Task to carry out: Start at the line with "- 🎨 **Visual" in the records below, stop at the line with "- 🚀 **One-Click", and return every line in that span exactly, the two end lines included.

Records contained in a dataset:
————————
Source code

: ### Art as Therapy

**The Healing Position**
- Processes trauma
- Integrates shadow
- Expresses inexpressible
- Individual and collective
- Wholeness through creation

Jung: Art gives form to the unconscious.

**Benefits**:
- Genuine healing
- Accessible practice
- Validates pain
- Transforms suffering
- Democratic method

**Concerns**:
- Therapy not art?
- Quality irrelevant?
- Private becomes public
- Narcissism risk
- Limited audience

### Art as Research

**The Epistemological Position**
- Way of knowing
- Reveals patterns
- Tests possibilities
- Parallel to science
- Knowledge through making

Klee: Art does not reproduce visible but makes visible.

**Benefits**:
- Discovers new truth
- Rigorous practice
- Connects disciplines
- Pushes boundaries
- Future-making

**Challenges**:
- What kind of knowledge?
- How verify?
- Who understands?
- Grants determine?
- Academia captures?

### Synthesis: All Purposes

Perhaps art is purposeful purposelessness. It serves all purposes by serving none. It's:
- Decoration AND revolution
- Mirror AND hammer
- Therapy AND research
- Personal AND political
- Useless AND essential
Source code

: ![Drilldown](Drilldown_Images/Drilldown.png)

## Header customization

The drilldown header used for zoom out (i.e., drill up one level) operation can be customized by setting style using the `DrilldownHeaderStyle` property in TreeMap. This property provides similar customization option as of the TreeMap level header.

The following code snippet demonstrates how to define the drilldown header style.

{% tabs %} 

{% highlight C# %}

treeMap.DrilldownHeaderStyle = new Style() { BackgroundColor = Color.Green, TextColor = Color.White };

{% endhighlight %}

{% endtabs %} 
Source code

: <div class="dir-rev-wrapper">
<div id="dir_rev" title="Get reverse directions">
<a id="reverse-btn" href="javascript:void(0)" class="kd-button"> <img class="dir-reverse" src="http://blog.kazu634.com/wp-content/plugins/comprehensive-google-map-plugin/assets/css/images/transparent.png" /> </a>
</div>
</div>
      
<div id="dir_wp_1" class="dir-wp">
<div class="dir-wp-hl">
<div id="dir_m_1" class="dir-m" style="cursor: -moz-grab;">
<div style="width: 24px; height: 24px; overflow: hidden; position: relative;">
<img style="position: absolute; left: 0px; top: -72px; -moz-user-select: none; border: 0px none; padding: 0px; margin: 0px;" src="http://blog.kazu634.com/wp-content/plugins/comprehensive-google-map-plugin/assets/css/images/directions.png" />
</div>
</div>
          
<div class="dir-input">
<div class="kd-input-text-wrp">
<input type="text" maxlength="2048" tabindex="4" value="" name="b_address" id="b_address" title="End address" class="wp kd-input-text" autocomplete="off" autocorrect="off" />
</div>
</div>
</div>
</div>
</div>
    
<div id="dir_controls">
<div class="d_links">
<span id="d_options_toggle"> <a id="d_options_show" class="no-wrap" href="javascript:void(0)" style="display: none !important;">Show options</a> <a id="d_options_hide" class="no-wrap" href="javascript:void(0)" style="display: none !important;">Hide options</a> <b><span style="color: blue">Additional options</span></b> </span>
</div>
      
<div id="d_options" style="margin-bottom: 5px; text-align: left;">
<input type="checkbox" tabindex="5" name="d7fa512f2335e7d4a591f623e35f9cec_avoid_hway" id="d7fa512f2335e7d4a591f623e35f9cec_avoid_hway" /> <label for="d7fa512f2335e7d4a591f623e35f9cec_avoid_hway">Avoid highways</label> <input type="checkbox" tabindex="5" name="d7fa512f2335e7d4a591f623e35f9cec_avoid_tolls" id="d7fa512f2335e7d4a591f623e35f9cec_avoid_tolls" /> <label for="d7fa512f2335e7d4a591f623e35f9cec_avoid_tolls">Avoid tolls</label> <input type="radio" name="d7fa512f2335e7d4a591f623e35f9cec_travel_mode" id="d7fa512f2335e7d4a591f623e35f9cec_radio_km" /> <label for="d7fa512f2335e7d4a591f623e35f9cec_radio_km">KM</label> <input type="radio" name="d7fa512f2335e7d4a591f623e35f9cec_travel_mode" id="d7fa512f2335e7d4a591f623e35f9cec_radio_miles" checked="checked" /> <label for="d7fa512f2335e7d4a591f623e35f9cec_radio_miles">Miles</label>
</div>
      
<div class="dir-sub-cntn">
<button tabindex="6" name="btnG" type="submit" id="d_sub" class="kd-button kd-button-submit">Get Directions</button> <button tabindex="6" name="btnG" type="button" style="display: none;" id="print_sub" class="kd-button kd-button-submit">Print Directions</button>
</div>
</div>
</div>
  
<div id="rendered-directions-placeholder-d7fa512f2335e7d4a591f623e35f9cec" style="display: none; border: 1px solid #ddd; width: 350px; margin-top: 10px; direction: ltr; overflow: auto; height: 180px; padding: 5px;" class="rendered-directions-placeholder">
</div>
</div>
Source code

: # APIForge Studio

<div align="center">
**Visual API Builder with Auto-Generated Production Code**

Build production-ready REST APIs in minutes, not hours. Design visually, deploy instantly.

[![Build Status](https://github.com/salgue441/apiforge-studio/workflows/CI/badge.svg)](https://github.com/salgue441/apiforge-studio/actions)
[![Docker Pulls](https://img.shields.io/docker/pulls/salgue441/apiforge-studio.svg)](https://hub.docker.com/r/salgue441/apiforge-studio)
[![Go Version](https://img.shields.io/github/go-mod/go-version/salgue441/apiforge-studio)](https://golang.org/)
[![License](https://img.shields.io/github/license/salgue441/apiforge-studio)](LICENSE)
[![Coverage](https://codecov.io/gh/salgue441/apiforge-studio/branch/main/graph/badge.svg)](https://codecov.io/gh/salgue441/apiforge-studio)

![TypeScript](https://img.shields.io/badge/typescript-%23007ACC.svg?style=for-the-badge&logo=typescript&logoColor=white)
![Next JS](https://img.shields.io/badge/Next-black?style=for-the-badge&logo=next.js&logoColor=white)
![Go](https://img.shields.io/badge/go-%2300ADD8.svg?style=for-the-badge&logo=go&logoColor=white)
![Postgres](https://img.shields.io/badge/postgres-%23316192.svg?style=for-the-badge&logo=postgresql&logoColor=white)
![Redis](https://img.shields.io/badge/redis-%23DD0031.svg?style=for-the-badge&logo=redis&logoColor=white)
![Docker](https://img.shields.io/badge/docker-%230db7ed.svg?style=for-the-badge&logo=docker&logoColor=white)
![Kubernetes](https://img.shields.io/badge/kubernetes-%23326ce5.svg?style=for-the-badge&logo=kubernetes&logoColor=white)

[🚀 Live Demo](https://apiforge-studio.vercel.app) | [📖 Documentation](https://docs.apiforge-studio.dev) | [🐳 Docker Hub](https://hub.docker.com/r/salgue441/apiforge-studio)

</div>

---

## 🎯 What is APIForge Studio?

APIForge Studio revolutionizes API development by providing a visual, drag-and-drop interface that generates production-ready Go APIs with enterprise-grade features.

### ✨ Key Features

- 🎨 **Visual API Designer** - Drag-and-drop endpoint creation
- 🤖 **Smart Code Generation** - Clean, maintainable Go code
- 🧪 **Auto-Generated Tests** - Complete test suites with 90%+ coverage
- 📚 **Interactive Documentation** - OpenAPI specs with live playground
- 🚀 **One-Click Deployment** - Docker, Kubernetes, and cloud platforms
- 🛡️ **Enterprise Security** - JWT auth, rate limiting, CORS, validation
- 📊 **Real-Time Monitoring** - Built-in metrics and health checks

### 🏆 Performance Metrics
————————
Response below:
- 🎨 **Visual API Designer** - Drag-and-drop endpoint creation
- 🤖 **Smart Code Generation** - Clean, maintainable Go code
- 🧪 **Auto-Generated Tests** - Complete test suites with 90%+ coverage
- 📚 **Interactive Documentation** - OpenAPI specs with live playground
- 🚀 **One-Click Deployment** - Docker, Kubernetes, and cloud platforms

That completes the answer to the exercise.